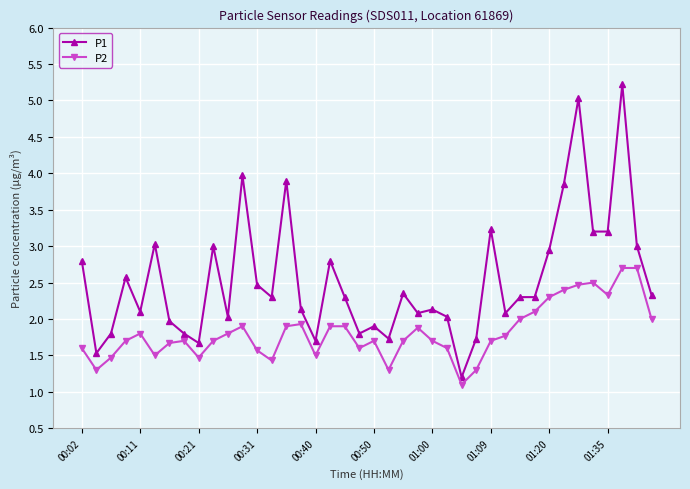

True or false: P2 and P1 cross at least once.

False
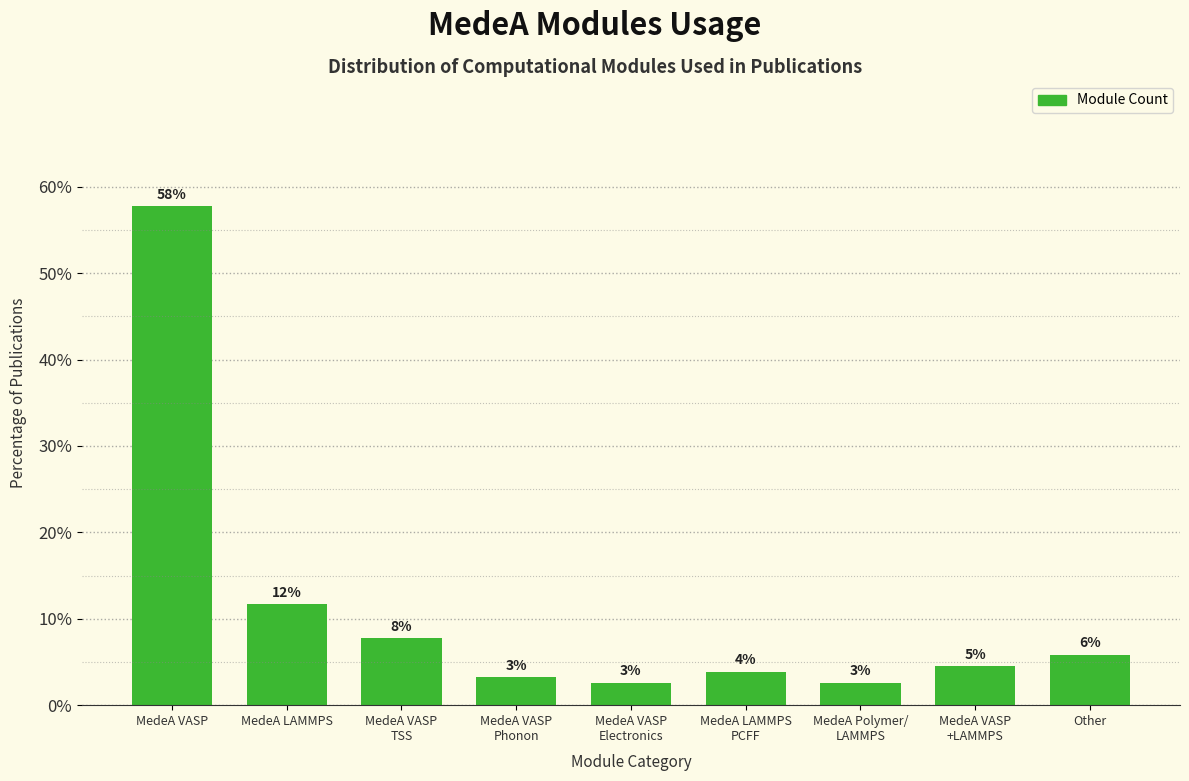

How many bars are there in total?

9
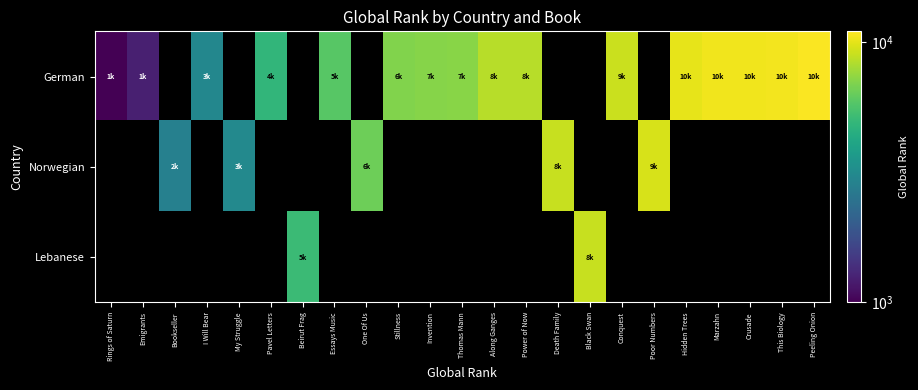

What is the maximum value shown in the chart?

10875.0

**JOB**
Render the text of the entries above as a JSON list of strings, one string per line and no strings for blank lines. Leave the pictures out.

**EXPECTED ANSWER**
[
  "True or false: P2 and P1 cross at least once.",
  "False",
  "How many bars are there in total?",
  "9",
  "What is the maximum value shown in the chart?",
  "10875.0"
]